Set down, exactly and in full, the line holding "skattesänkningar och stimulanser för de" and all the lines after it until the listing ends, and nothing else.
START Dataset records
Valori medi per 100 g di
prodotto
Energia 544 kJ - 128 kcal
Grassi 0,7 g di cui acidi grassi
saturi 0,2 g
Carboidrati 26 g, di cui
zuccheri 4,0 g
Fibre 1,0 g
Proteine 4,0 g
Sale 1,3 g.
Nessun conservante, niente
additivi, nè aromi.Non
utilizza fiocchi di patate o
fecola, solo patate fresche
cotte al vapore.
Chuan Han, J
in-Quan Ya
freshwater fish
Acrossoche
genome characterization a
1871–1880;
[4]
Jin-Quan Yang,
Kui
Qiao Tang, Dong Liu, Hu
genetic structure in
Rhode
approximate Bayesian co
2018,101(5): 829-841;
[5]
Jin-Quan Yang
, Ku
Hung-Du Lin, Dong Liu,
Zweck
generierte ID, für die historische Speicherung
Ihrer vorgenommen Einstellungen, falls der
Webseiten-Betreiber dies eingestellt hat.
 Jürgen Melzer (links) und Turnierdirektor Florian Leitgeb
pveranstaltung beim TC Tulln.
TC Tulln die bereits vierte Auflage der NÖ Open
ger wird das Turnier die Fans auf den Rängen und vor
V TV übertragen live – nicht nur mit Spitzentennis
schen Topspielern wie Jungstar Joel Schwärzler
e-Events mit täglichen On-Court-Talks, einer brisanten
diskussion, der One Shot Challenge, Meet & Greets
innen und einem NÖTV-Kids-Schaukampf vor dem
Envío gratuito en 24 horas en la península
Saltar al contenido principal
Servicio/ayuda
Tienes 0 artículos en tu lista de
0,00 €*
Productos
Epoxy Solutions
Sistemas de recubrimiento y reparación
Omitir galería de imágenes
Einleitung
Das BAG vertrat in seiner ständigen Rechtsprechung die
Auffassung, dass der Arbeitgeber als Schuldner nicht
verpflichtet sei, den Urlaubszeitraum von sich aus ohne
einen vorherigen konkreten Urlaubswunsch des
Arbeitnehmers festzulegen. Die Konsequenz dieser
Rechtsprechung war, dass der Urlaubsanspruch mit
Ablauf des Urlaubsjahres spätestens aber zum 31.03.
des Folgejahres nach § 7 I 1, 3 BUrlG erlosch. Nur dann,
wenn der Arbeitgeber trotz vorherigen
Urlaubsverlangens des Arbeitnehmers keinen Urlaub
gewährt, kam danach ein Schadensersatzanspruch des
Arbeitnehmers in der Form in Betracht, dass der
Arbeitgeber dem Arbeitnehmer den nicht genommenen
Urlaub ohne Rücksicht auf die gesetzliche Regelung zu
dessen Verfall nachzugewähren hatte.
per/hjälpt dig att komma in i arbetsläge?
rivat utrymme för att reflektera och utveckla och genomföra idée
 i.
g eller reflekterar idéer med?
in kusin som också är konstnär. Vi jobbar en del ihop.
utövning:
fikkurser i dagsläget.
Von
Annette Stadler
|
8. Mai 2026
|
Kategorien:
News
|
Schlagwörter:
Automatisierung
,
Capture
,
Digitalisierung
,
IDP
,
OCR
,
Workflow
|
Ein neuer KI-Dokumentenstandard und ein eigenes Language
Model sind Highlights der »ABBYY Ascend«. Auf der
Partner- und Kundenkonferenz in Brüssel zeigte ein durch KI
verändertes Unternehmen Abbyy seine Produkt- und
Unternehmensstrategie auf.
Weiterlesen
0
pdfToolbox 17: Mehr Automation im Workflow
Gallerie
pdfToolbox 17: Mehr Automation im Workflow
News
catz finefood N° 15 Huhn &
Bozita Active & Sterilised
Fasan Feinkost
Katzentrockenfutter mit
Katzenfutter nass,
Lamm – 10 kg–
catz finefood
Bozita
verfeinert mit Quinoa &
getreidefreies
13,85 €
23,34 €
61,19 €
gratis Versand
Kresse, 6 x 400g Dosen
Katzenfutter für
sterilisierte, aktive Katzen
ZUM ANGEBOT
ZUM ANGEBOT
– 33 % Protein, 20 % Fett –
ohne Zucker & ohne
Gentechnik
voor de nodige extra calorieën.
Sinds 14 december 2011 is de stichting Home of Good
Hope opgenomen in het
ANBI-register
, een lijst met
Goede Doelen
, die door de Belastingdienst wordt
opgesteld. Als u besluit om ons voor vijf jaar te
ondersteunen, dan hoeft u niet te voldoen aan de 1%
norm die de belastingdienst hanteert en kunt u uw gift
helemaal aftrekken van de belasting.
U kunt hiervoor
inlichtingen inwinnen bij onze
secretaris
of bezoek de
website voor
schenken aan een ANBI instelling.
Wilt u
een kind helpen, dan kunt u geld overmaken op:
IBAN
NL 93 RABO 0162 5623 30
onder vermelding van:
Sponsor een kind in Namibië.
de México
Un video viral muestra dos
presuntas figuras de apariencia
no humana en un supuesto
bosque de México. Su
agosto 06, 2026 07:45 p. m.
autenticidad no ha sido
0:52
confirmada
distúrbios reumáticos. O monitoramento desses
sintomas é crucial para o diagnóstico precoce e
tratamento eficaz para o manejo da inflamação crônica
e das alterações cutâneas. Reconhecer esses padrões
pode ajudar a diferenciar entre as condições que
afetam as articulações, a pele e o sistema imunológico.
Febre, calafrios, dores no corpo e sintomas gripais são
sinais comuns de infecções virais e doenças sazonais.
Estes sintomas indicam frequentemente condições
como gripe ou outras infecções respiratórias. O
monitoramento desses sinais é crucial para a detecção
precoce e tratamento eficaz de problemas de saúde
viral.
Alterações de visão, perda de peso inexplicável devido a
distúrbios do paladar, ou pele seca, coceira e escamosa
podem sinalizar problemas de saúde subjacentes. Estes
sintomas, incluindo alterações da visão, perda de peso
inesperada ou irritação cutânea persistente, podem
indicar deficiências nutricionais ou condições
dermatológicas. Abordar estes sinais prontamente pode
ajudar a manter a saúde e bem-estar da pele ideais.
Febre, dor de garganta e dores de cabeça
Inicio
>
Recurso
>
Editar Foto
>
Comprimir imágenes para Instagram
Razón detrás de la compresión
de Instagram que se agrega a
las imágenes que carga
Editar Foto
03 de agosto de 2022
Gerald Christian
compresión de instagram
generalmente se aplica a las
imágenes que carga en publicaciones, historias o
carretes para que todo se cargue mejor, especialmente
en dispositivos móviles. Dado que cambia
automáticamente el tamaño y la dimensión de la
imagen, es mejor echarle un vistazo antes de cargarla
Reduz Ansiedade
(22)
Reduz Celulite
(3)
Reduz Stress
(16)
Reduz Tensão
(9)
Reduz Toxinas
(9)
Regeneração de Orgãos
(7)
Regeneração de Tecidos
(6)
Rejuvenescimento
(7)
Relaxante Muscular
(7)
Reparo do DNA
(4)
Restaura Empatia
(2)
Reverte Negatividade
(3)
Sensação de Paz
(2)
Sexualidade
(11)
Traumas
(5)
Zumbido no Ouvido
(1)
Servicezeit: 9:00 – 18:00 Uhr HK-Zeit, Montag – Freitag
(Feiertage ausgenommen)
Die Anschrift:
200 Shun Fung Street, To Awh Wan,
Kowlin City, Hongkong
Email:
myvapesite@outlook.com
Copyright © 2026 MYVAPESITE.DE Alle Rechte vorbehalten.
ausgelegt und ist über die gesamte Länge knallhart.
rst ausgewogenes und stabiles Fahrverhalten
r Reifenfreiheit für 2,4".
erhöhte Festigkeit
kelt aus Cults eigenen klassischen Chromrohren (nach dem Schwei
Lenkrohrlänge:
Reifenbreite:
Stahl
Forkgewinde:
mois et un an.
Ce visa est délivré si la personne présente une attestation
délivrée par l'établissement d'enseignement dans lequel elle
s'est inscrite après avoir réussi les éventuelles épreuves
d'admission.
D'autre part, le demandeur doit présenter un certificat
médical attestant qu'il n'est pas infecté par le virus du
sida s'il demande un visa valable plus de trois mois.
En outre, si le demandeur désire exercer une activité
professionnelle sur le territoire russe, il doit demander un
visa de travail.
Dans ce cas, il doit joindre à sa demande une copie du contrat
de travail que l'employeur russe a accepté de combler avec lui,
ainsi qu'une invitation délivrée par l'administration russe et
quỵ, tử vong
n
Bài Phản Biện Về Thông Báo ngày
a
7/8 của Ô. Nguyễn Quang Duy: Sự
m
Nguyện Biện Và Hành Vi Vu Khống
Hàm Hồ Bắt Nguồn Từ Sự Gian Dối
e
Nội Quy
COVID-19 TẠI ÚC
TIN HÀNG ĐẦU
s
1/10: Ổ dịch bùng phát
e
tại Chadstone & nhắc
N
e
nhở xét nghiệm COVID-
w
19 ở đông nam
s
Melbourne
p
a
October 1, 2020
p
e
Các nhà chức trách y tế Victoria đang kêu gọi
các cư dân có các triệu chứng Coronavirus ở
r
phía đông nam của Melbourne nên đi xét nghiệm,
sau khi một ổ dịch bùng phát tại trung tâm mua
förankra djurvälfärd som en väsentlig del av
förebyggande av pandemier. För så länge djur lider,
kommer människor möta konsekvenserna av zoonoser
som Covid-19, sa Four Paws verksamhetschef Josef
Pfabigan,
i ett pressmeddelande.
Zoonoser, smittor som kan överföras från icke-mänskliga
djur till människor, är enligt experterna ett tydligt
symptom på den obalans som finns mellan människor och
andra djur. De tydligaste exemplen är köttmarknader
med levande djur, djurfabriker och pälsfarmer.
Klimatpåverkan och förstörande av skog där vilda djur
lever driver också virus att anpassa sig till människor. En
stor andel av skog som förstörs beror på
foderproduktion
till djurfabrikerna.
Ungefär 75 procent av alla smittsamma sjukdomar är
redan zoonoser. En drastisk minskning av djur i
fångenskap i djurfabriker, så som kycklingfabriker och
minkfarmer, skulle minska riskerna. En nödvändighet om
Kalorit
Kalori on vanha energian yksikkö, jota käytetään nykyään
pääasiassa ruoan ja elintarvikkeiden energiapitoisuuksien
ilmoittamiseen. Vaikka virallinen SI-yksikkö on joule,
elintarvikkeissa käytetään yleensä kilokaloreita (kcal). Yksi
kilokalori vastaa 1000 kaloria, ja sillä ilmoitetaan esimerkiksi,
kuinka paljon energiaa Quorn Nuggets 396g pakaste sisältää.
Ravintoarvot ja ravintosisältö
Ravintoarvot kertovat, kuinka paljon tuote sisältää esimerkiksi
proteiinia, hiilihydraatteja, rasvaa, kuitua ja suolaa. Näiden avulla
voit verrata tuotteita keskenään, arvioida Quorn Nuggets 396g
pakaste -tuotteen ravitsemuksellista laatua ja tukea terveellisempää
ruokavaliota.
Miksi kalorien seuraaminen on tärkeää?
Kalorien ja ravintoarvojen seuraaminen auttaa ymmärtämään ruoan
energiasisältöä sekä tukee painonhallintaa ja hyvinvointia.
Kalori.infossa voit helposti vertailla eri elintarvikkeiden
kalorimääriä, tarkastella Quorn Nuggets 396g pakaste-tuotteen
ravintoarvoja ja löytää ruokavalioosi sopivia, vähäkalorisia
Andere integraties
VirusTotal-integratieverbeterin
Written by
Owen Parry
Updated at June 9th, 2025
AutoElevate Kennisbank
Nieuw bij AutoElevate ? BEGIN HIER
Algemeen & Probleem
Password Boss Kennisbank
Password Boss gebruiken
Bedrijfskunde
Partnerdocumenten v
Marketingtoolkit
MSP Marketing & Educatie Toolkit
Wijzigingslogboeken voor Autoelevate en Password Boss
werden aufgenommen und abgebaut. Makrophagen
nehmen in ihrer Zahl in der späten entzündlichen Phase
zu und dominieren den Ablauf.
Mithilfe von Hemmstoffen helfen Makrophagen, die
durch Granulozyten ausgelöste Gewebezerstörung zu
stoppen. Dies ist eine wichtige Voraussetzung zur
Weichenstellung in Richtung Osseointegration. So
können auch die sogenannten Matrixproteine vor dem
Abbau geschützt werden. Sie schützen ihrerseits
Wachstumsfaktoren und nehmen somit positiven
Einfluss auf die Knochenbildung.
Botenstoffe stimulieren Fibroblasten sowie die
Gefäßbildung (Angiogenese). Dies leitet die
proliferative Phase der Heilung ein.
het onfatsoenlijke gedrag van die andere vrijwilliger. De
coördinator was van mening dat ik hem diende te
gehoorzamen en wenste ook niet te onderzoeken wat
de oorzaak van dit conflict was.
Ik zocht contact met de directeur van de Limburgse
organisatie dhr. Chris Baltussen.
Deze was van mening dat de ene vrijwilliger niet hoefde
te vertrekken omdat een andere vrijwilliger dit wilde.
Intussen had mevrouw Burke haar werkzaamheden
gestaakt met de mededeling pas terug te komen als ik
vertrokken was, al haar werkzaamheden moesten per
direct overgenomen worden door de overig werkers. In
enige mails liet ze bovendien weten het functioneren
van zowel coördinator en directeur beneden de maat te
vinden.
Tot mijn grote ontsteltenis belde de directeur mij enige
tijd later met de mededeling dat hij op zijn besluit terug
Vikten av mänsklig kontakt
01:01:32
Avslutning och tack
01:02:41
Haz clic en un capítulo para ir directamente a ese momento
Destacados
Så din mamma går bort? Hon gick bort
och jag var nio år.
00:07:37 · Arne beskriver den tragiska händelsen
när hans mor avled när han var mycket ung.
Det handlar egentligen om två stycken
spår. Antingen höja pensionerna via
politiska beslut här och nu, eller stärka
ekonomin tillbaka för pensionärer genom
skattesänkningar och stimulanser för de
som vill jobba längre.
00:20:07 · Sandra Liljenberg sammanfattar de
END Dataset records
Solution:
skattesänkningar och stimulanser för de
som vill jobba längre.
00:20:07 · Sandra Liljenberg sammanfattar de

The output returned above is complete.